No lo creo, no hay casi nadie. Mire usted.

No, prefiero esperar. Cuando vaya a empezar la carrera, cuando entren todos. ¿Me avisa usted?

Sí, yo le aviso.

Guardamos silencio. Yo volví a mirarle las botas (ahora los pies muy juntos) y él se miraba los gemelos de los puños de la camisa, rosa palo la camisa, los gemelos sendas hojas de tabaco. De pronto me vi deseando que un hombre hubiera muerto, que su jefe ya hubiera muerto. Me vi prefiriendo eso, para que no tuviera él que matarlo. Empezamos a notar que se llenaban las gradas, nos iba estrechando la gente, nos tuvimos que poner de pie para hacer sitio.

Tenga los prismáticos -le dije-, quedamos en que usted miraba las salidas. -Y se los alcancé.

El guardaespaldas los cogió y se los llevó a los ojos con brusquedad, con el mismo gesto que había dejado inservibles los míos. Vi cómo los enfocaba hacia los cajones, y cuando los caballos estaban a punto de salir disparados, volvió esos prismáticos hacia la tribuna unos segundos. Le oí contar:

Uno, dos, tres, cuatro, cinco, seis, siete, ocho, nueve, diez. No ha venido -dijo.

Ya salen -dije yo.

Volvió a mirar hacia la pista, y cuando los caballos tomaban la primera curva le oí gritar:

¡Vamos, Caronte, vamos! ¡Venga, Caronte, dale!
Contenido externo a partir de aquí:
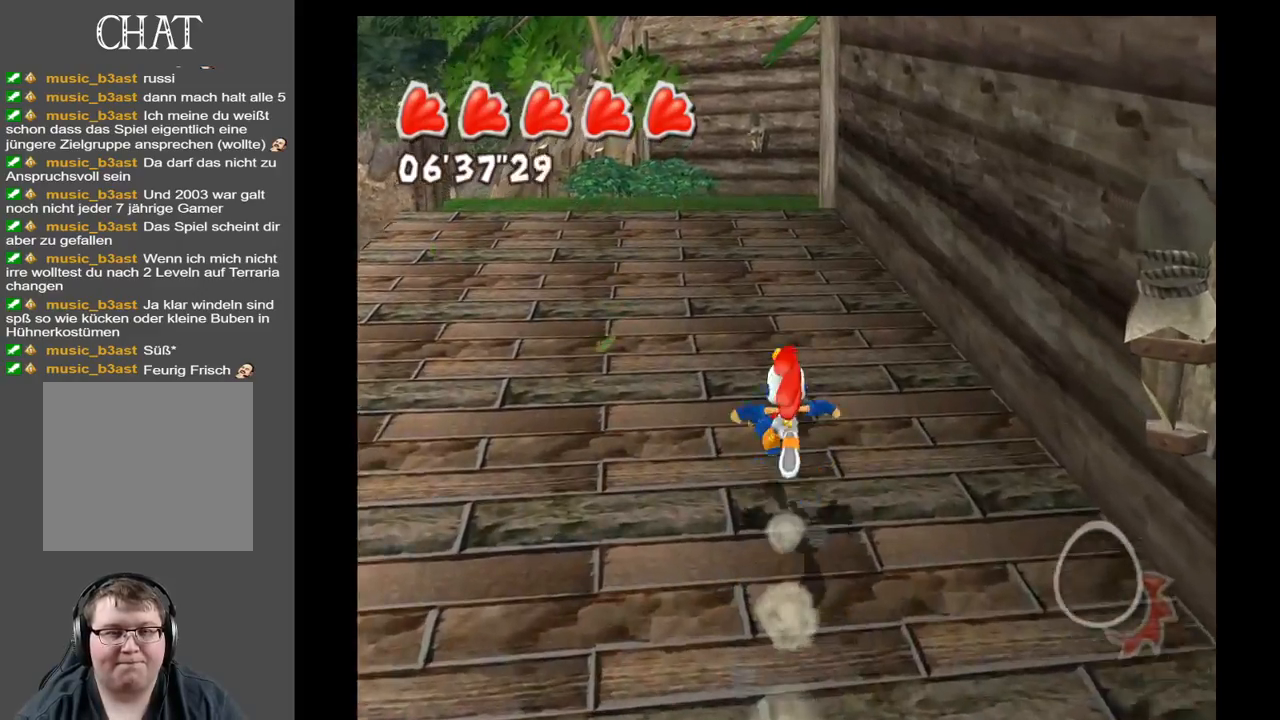
{"buttons": [], "left_stick": "up-left", "right_stick": "right", "events": [[367, "left_stick", "up-left"], [467, "right_stick", "right"]]}
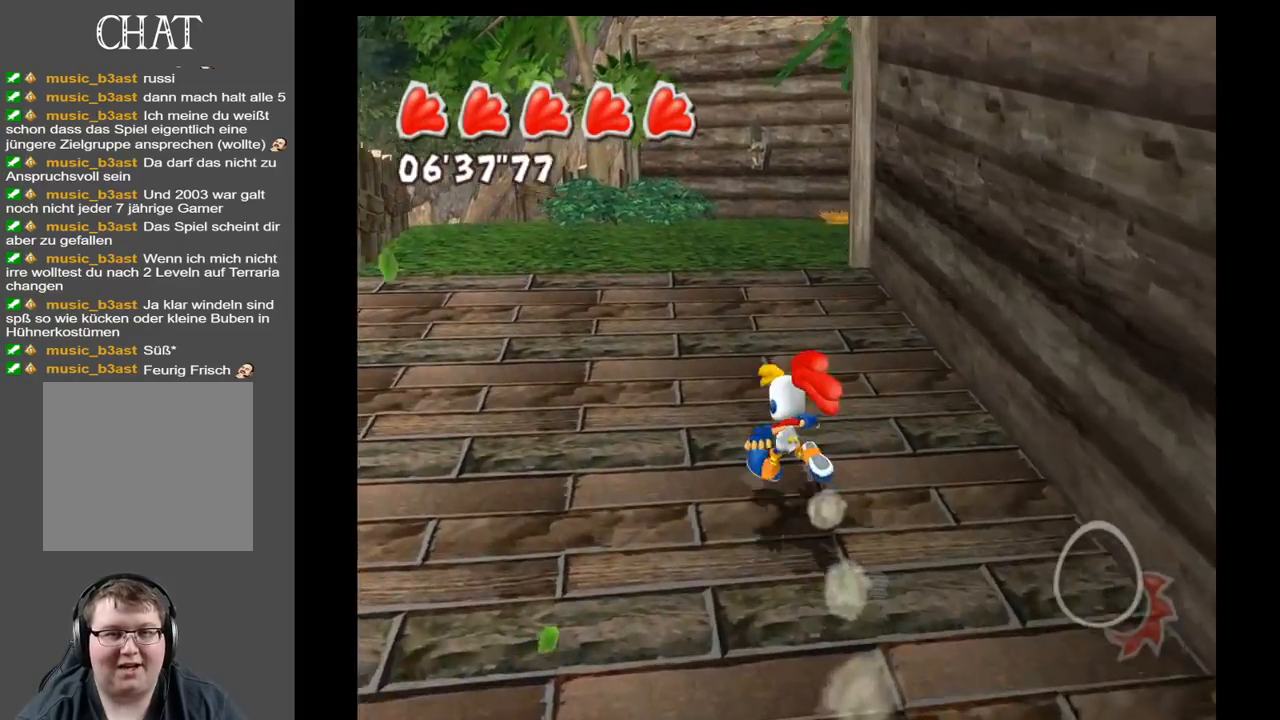
{"buttons": [], "left_stick": "up-left", "right_stick": "right", "events": []}
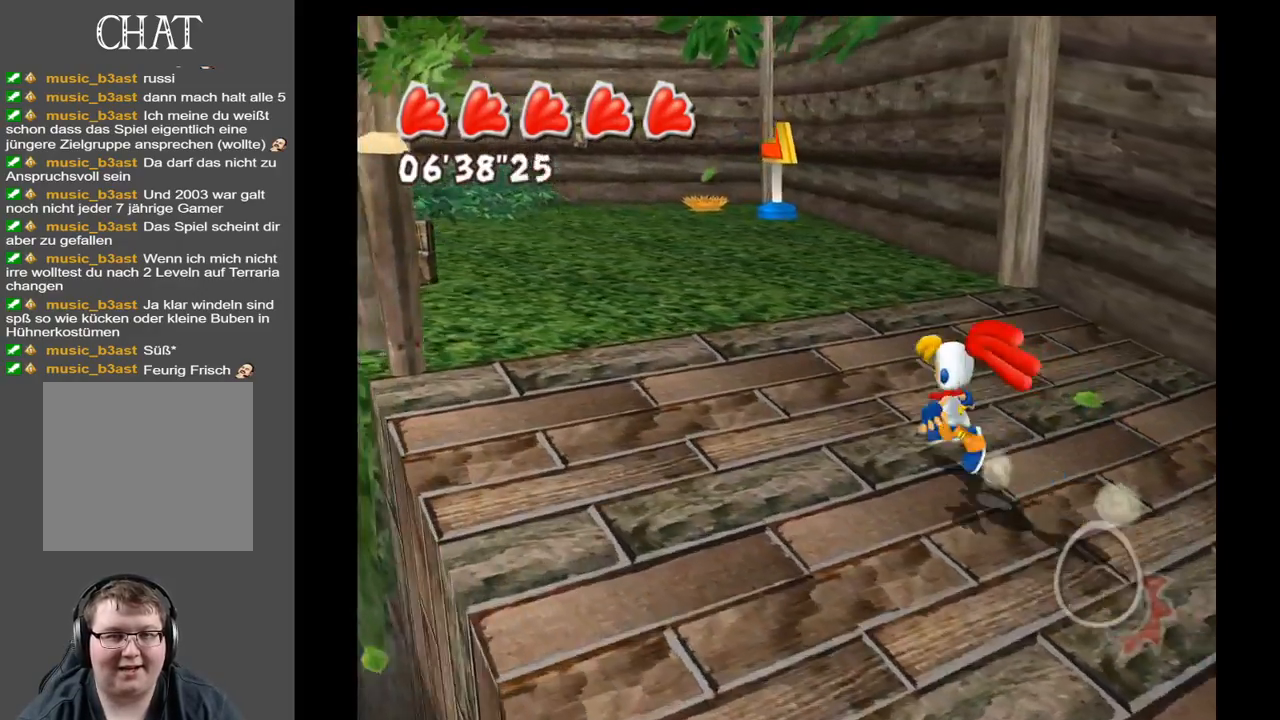
{"buttons": [], "left_stick": "right", "right_stick": "right", "events": [[100, "left_stick", "right"]]}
A pesar de su excitación y de su alegría tuvo la suficiente conciencia para pasarme los prismáticos cuando los caballos alcanzaban la última curva. Era un hombre considerado, cumplía su promesa de dejarme contemplar la llegada. Me los puse ante los ojos y vi cómo Caronte ganaba por medio cuerpo a Heart So White, segundo: ganador y gemela de mi acompañante de aquella tarde. Yo, en cambio, habría de rasgar una vez más mis boletos, al suelo.

Bajé los prismáticos y me sorprendió no oírle gritar de contento.

Ha ganado usted -le dije.

Pero él no debía de haber seguido la última parte de la carrera, no debía de haberse enterado. Miraba con sus propios ojos, sin ayudarse de nada, hacia la tribuna. Estaba quieto. Se volvió hacia mí sin mirarme, como si fuera un desconocido. Yo era un desconocido. Se abotonó la chaqueta. Su rostro había vuelto a ensombrecerse, estaba casi descompuesto.

Ahí están, ya han llegado. Han llegado para la quinta -dijo-. Lo siento, debo ir a reunirme con ellos, me querrá dar instrucciones.

No dijo nada más, no se despidió. En pocos segundos se abrió paso entre la gente y lo vi de espaldas, alejándose hacia la tribuna con su estatura gigante. Al caminar se palpaba la chaqueta a la altura del costado, llevaba la pistola en su funda. Me había dejado sus prismáticos. Rasgué mis boletos pero no los suyos, que estaban premiados. Me los guardé en el bolsillo, pensé que él no iba a querer cobrarlos.